### Study material

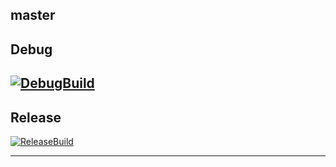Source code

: master
-----------------------
Debug
-----------------------
[![DebugBuild](https://github.com/kura495/Engine/actions/workflows/DebugBuild.yml/badge.svg)](https://github.com/kura495/Engine/actions/workflows/DebugBuild.yml)
-----------------------
Release
-----------------------

[![ReleaseBuild](https://github.com/kura495/Engine/actions/workflows/ReleaseBuild.yml/badge.svg)](https://github.com/kura495/Engine/actions/workflows/ReleaseBuild.yml)

-----------------------
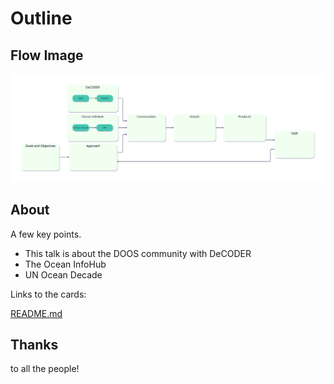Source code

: # Outline

##  Flow Image

![talkoutline.svg](assets%2Ftalkoutline.svg)

## About

A few key points.

* This talk is about the DOOS community with DeCODER
* The Ocean InfoHub
* UN Ocean Decade

Links to the cards:

[README.md](README.md)


## Thanks

to all the people!  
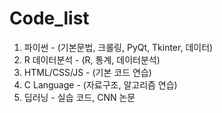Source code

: # Code_list
1. 파이썬 - (기본문법, 크롤링, PyQt, Tkinter, 데이터)
2. R 데이터분석 - (R, 통계, 데이터분석)
3. HTML/CSS/JS - (기본 코드 연습)
4. C Language - (자료구조, 알고리즘 연습) 
5. 딥러닝 - 실습 코드, CNN 논문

######

● Instructions to follow
Extract from the listing above each line that contains the string "Engine", treating uppercase and lowercase letters as distinct.

● Task result
[![DebugBuild](https://github.com/kura495/Engine/actions/workflows/DebugBuild.yml/badge.svg)](https://github.com/kura495/Engine/actions/workflows/DebugBuild.yml)
[![ReleaseBuild](https://github.com/kura495/Engine/actions/workflows/ReleaseBuild.yml/badge.svg)](https://github.com/kura495/Engine/actions/workflows/ReleaseBuild.yml)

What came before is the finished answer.